[Dataset entries]
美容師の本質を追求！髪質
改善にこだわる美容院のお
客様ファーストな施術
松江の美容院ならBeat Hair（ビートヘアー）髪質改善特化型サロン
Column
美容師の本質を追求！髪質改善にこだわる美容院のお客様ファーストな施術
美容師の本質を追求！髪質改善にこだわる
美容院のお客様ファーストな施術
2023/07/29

--

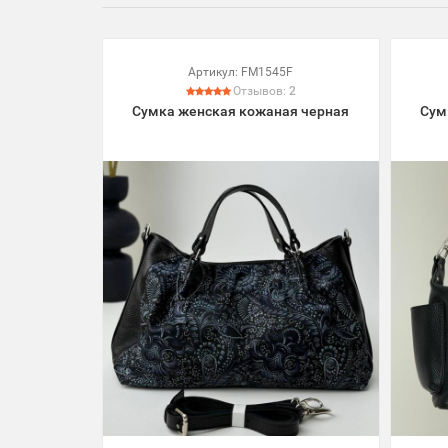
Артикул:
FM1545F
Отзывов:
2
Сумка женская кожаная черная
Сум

---

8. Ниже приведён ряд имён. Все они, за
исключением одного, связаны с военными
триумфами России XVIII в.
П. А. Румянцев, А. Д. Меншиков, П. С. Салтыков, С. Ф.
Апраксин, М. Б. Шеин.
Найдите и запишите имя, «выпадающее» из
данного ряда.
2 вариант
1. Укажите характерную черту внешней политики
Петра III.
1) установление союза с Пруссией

AIM OF THE EXERCISE »
Print exactly the lines above from the one with "исключением одного, связаны с военными" to the one with "1) установление союза с Пруссией", including both.

RESPONSE BOX »
исключением одного, связаны с военными
триумфами России XVIII в.
П. А. Румянцев, А. Д. Меншиков, П. С. Салтыков, С. Ф.
Апраксин, М. Б. Шеин.
Найдите и запишите имя, «выпадающее» из
данного ряда.
2 вариант
1. Укажите характерную черту внешней политики
Петра III.
1) установление союза с Пруссией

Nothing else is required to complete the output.